> Source
=======
Who Gets the Credit?
Have you ever noticed how many people get up and leave when it’s time for the credits at the end of a movie? Here you have enjoyed a great story representing countless hours of work that a huge team has slaved over, but you don’t really care who all gets the credit. I wonder if we do that in real life.
Thanksgiving is an act of humility. Expressing thanks is saying that credit or praise belongs to someone else; to God or to other people. Arrogant pride says I’m not sufficiently served by others; I did it by myself. I am self sufficient. I don’t want to owe anyone anything. I internalize the credit and externalize the blame.
But life with Jesus Christ is so different. He designs things so I can’t do it by myself. On purpose! He wants me to see that I need Him. Desperately. And then when I succeed, or maybe just survive an ordeal, I must give Him the credit. He is to be thanked!
When you take the time to shake someone’s hand and say “thank you,” you are giving that person credit. You acknowledge that they did something that was beyond your control or ability.
=======
> Entries supplied
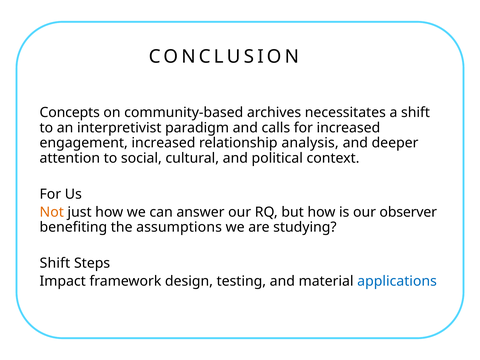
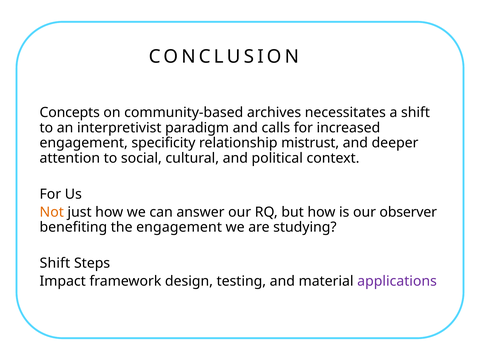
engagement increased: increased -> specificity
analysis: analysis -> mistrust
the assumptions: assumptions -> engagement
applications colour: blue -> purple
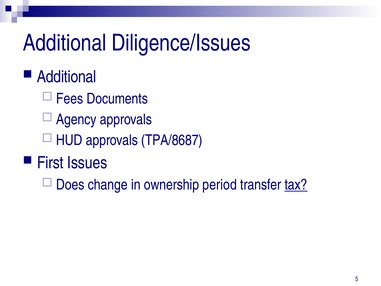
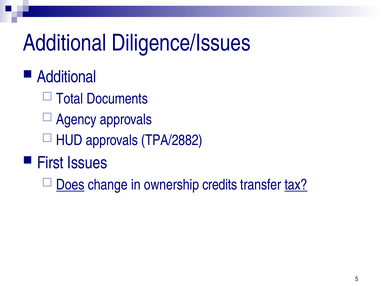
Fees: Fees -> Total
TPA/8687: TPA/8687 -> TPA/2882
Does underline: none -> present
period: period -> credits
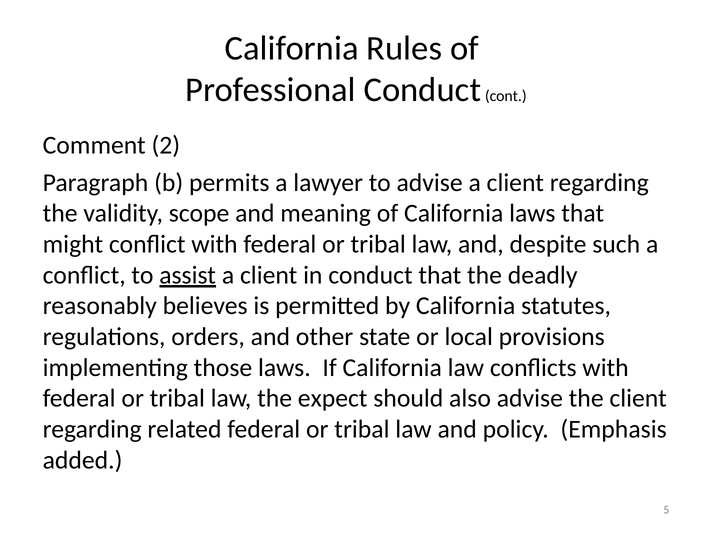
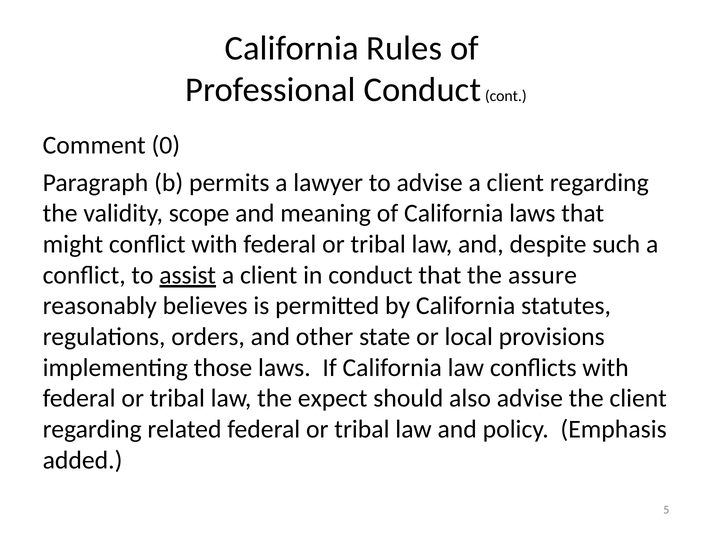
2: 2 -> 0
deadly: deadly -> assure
=======
> Exercise instructions
From the credits reflection, give again the stretch from "When you take" through "control or ability.", copying it word for word.

> Task answer
When you take the time to shake someone’s hand and say “thank you,” you are giving that person credit. You acknowledge that they did something that was beyond your control or ability.